─── Exercise inputs ───
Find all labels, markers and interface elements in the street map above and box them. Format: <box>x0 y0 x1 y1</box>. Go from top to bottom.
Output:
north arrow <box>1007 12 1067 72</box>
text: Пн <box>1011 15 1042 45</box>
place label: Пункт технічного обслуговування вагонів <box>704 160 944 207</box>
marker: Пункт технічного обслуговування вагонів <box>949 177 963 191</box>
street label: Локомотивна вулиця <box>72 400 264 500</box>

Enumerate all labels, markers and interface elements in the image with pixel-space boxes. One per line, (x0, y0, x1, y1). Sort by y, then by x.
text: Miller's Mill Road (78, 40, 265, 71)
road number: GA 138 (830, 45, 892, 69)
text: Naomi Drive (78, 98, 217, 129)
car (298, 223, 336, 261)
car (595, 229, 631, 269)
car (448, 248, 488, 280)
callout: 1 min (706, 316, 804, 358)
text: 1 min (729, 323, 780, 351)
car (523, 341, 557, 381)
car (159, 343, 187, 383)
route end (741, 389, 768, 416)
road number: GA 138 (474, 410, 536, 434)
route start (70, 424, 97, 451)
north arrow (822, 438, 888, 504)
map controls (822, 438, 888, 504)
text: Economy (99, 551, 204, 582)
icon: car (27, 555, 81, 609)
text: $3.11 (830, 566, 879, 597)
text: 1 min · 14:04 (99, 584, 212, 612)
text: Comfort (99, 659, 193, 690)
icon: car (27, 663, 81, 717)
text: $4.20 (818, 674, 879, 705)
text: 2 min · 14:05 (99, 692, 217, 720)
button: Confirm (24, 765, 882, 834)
───
About this task:
Transcribe each of the records above exactly.

Response to this task:
Find all labels, markers and interface elements in the street map above and box them. Format: <box>x0 y0 x1 y1</box>. Go from top to bottom.
Output:
north arrow <box>1007 12 1067 72</box>
text: Пн <box>1011 15 1042 45</box>
place label: Пункт технічного обслуговування вагонів <box>704 160 944 207</box>
marker: Пункт технічного обслуговування вагонів <box>949 177 963 191</box>
street label: Локомотивна вулиця <box>72 400 264 500</box>

Enumerate all labels, markers and interface elements in the image with pixel-space boxes. One per line, (x0, y0, x1, y1). Sort by y, then by x.
text: Miller's Mill Road (78, 40, 265, 71)
road number: GA 138 (830, 45, 892, 69)
text: Naomi Drive (78, 98, 217, 129)
car (298, 223, 336, 261)
car (595, 229, 631, 269)
car (448, 248, 488, 280)
callout: 1 min (706, 316, 804, 358)
text: 1 min (729, 323, 780, 351)
car (523, 341, 557, 381)
car (159, 343, 187, 383)
route end (741, 389, 768, 416)
road number: GA 138 (474, 410, 536, 434)
route start (70, 424, 97, 451)
north arrow (822, 438, 888, 504)
map controls (822, 438, 888, 504)
text: Economy (99, 551, 204, 582)
icon: car (27, 555, 81, 609)
text: $3.11 (830, 566, 879, 597)
text: 1 min · 14:04 (99, 584, 212, 612)
text: Comfort (99, 659, 193, 690)
icon: car (27, 663, 81, 717)
text: $4.20 (818, 674, 879, 705)
text: 2 min · 14:05 (99, 692, 217, 720)
button: Confirm (24, 765, 882, 834)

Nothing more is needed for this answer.